HOG CALLS

Money-hungry NCAA wants pie for itself

Former Northwestern quarterback Kain Colter (right) speaks while College Athletes Players Association President Ramogi Huma listens during a January news conference. Northwestern players were given the OK on Wednesday to create the nation’s first union of college athletes.

FAYETTEVILLE - According to many athletic directors and coaches, today’s college athletes want lavish coaches’ offices, lavish locker rooms, lavish practice facilities, lavish stadiums and uniform designs more lavishly varied than the traditional school colors.

According to Northwestern University football players, athletes most prefer a piece of the pie which their labor otherwise enriches the universities’ coffers and the coffers of coaches and athletic directors.

A National Labor Relations Board regional director ruled Wednesday in Chicago that the Northwestern University football players qualify as employees and can legally form a labor union, which could considerably alter the college athletics status quo that is currently geared to exorbitant payoffs and perks to coaches and athletic directors and to an arms race mentality that leads to incessantly building bigger and better facilities.

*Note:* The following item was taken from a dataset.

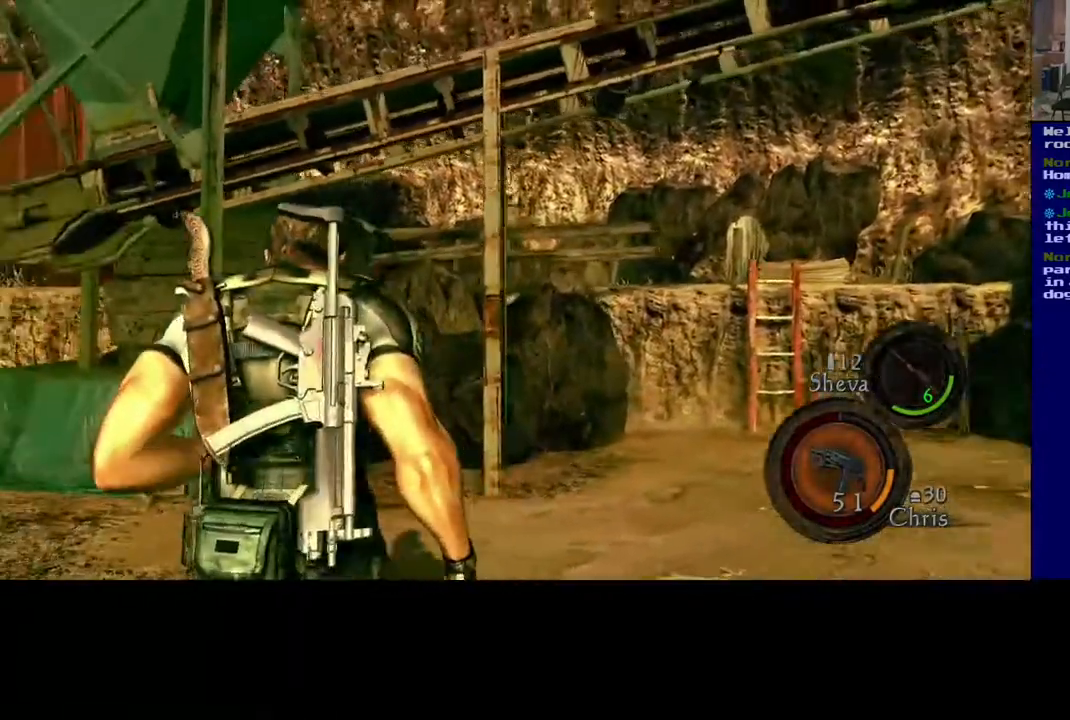
{"buttons": [], "left_stick": "down", "right_stick": "left", "events": [[283, "left_stick", "down"]]}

The unfathomably lucrative TV money power conferences like the SEC amass for their members -not to mention all the money that the schools continually demand from their boosters to build the latest athletic Taj Mahal or bestow another bonus on a coach or athletic director - might have to be diverted more to benefit the labor on the field.

It will take years - Northwestern officials said they will lodge an appeal - legally to sort out what transpired Wednesday in Chicago, especially regarding the entire college athletics spectrum given Northwestern is a private school.

Legal eagles will endlessly debate whether all that applies to Northwestern could apply to public state universities like the University of Arkansas, Missouri, Texas, etc.

Nonetheless, the stage seems set for much rethinking before athletic departments begin their next round of bestowing big bonuses and building bigger facilities.

Because if college football players become legally compensated beyond their scholarship, it won’t be an eyelash’s blink before some from all the other men’s and women’s programs express that it is their legal right to be compensated better too.

An enormous can of worms opened in Chicago that is bound to worm its way throughout college athletics.

For that, college athletics has only itself to blame. Just as the exploitative greed of the American robber barons birthed the binge of labor unions in the late 1800s, the exploitative greed, arrogance and hypocrisy of the NCAA appears to have birthed a labor movement at Northwestern that is bound to become contagious.

To feed the TV monster with playoffs, college football extended its 2014 season to Jan. 12.

In reality, the season never ends. Winter off season workouts, spring football and the “voluntary” summer workouts that all know are mandatory run into the official August preseason.

That’s an immense load placed on the “student-athlete,” a term that NCAA hierarchy and athletic directors use ceaselessly but now may tend to avoid following the Northwestern fallout.

Turns out the term “student-athlete,” many articles noted Thursday, was “crafted” by the NCAA to combat paying workman’s compensation to the widow of Fort Lewis (Colo.) A&M football player Ray Dennison upon his football-related death in 1955.

So the NCAA “student-athlete” term that is perceived nobly as depicting the blending of brain and brawn is just hypocrisy approaching its 59th year.